EliHei2 commented 1 month ago

Hey @pakiessling thanks for reaching out. We made some structural changes, that is possibly confusing regarding the workflow. Please follow this tutorial :https://github.com/EliHei2/segger_dev/blob/main/docs/notebooks/segger_tutorial.ipynb to create data, train, and predict.

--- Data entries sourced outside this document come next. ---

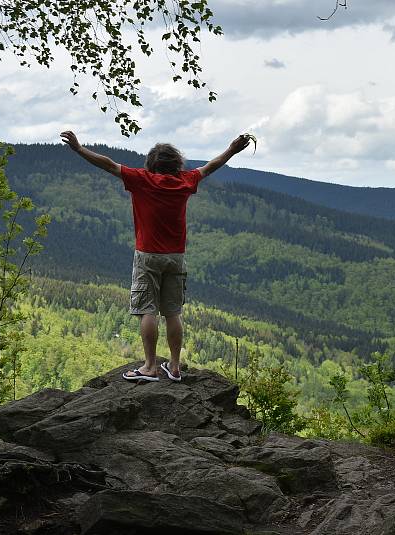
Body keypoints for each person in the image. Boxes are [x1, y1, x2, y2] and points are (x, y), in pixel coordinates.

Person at [60, 130, 251, 382]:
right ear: (176, 164)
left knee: (147, 310)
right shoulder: (186, 181)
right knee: (173, 312)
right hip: (176, 256)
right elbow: (210, 166)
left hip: (148, 255)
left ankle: (150, 366)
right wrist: (232, 149)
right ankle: (174, 366)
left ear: (151, 164)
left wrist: (79, 149)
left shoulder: (142, 180)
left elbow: (107, 164)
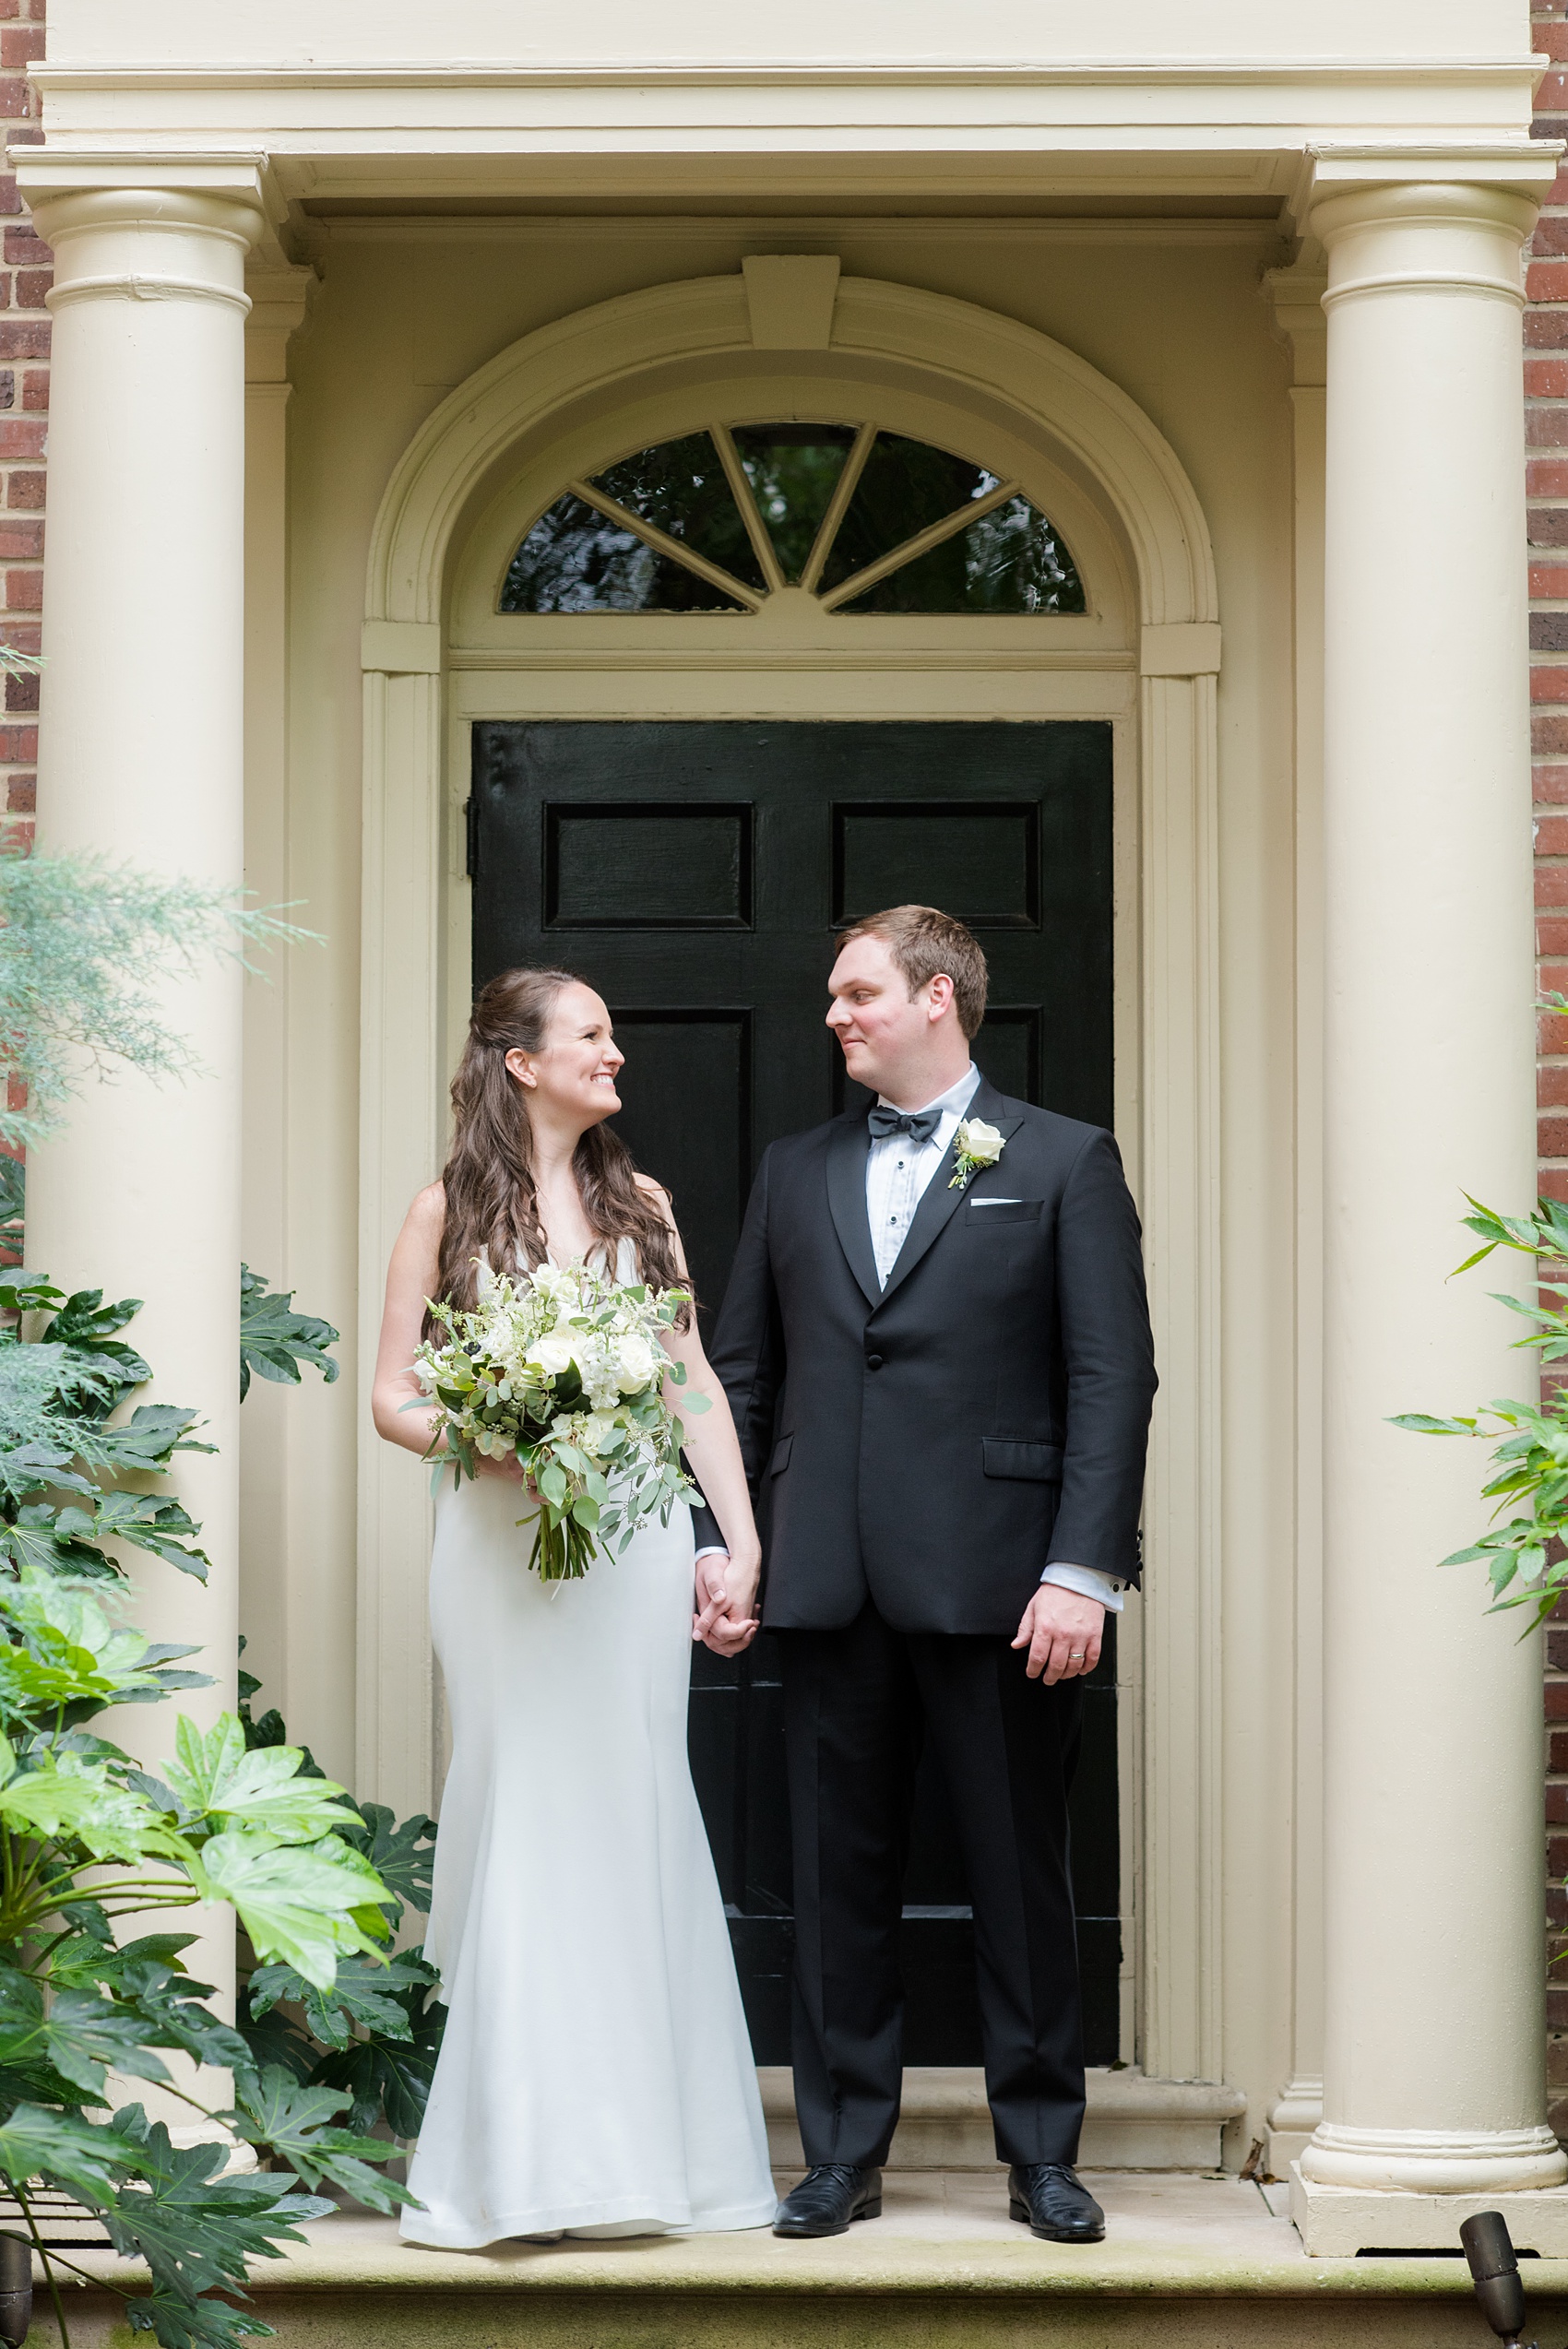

pakiessling commented 1 month ago

Ty!

I am now getting TypeError: SpatialTranscriptomicsSample.save_dataset_for_segger() got an unexpected keyword argument 'receptive_field'

in the

 xs.save_dataset_for_segger(
        processed_dir=segger_data_dir,
        r_tx=5,
        k_tx=15,
        receptive_field=receptive_field,
        x_size=120,
        y_size=120,
        d_x=100,
        d_y=100,
        margin_x=10,
        margin_y=10,
        num_workers=4,  # change to you number of CPUs
    )

step.

EliHei2 commented 1 month ago

you could define the receptive field like this receptive_field = {'k_bd': 3, 'dist_bd': 20,'k_tx': 15, 'dist_tx': 3}.

pakiessling commented 1 month ago

yeah I did but the function save_dataset_for_segger() does not seem to take receptive_field as an argument anymore. I omitted it and it saved a dataset

EliHei2 commented 1 month ago

that's true, in the new version we don't compute the receptive field in the data_creation step, rather in the prediciton step.